SVPs are often crucial in the management of patients with subtle disc elevation in determining the need for an emergent workup to exclude a pathological manifestation of intracranial disease. As such, the eye care provider should be comfortable and skilled in looking for this subtle finding as part of a routine ocular health assessment, to either aid in ruling out disease processes or to document its presence or absence in healthy patients for future monitoring. The best way to check for an SVP is to use the direct ophthalmoscope, as it offers 15x magnification to best visualize the vessels through a dilated eye.2
A great deal of emphasis has been placed on the significance of SVPs in cases of suspected papilledema, but they also play a role in glaucoma, where SVPs are present in only 54% of patients.7,8 The subset of glaucoma patients most affected by a loss of SVP is normotensive, as they have been shown to have alterations in ocular and systemic perfusion and blood flow velocities.8 Preliminary studies suggest that the loss of an SVP may serve as a marker for glaucoma severity and progression.8
Although a subtle finding, a SVP can be a very telling sign and should be documented on routine ocular health assessments. The loss of a previously documented SVP may be a harbinger of underlying intracranial pathology in the setting of suspected papilledema. Furthermore, loss of a SVP may also indicate worsening glaucoma, possibly suggesting the need for more aggressive management.
1. Gala F. Magnetic resonance imaging of optic nerve. Indian J Radiol Imaging. 2015;25(4): 421–438.
2. Jacks AS, Miller NR. Spontaneous retinal venous pulsation: aetiology and significance. J Neurol Neurosurg Psychiatry. 2003;74:7-9.
3. Kim M, Ji Lee E, Seo Je, et al. Relationship of Spontaneous Retinal Vein Pulsation with Ocular Circulatory Cycle. PLoS ONE. 2014;9(5):1-5.

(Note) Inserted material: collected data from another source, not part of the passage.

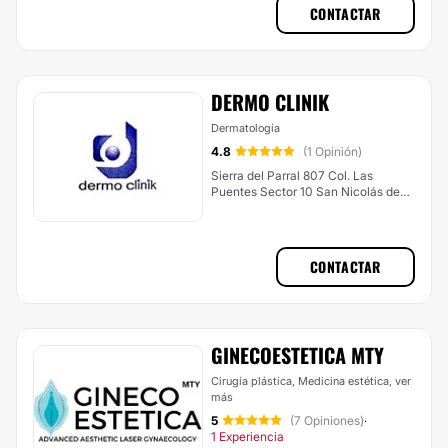
CONTACTAR
DERMO CLINIK
Dermatología
4.8
(1 Opinión)
Sierra del Parral 807 Col. Las
Puentes Sector 10 San Nicolás de
los Garza, Monterrey
CONTACTAR
GINECOESTETICA MTY
Cirugía plástica, Medicina estética,
ver
más
5
(7 Opiniones)
·
1 Experiencia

4. Lascaratos G, Ahmed S, Madill S. Spontaneous venous pulsation and its role in differentiating papilledema from pseudopapilledema. Neurology. 2010:e53-e54.
5. Morgan WH, et al. Retinal Vein Pulsation is in Phase with Intracranial Pressure and Not Intraocular Pressure. Physiology and Pharmacology. 2012;53:4676-4681.

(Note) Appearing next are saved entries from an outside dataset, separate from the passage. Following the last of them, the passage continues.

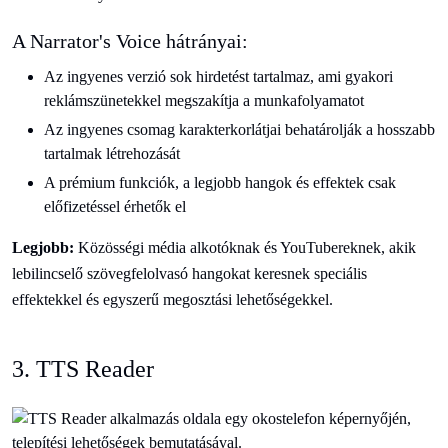
A Narrator's Voice hátrányai:
Az ingyenes verzió sok hirdetést tartalmaz, ami gyakori
reklámszünetekkel megszakítja a munkafolyamatot
Az ingyenes csomag karakterkorlátjai behatárolják a hosszabb
tartalmak létrehozását
A prémium funkciók, a legjobb hangok és effektek csak
előfizetéssel érhetők el
Legjobb:
Közösségi média alkotóknak és YouTubereknek, akik
lebilincselő szövegfelolvasó hangokat keresnek speciális
effektekkel és egyszerű megosztási lehetőségekkel.
3. TTS Reader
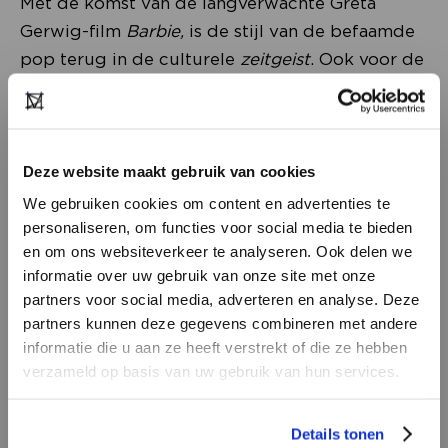
Met de komst van de langverwachte Greta
Gerwig-film
Barbie,
is de stijl van de befaamde
pop terug in de culturele
zeitgeist
. Ook voor de
modewereld blijkt Barbie een ware muze: in de
huidige
Barbiecore
-trend ligt de nadruk op
knalroze outfits zoals we die van Barbie
gewend zijn. Precies die kleur zagen we overal
Deze website maakt gebruik van cookies
tijdens de Amsterdamse modeweek. Van roze
We gebruiken cookies om content en advertenties te
strapless jurken bij Martan tot tops met ruches
personaliseren, om functies voor social media te bieden
en om ons websiteverkeer te analyseren. Ook delen we
bij Francon Editions. De knallende,
informatie over uw gebruik van onze site met onze
zuurstokroze Barbiekleur is hier om te blijven.
partners voor social media, adverteren en analyse. Deze
partners kunnen deze gegevens combineren met andere
HEB JE NOG GEEN
informatie die u aan ze heeft verstrekt of die ze hebben
ACCOUNT?
verzameld op basis van uw gebruik van hun services.
Maak nu een
gratis
retailer account
Details tonen
aan of bekijk de andere mogelijkheden.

6. Donelly SJ, Subramanian PS. Relationship of Intraocular Pulse Pressure and Spontaneous Venous Pulsations. 2009;147(1):51-55.
7. Morgan WH, et al. Intraocular Pressure Reduction is Associated with Reduced Venous Pulsation Pressure. PLOS ONE. 2016:1-9.
8. Pinto LA, et al. Lack of spontaneous venous pulsation: possible risk indicator in normal tension glaucoma? Acta Ophthalmologica. 2012;91:514-520.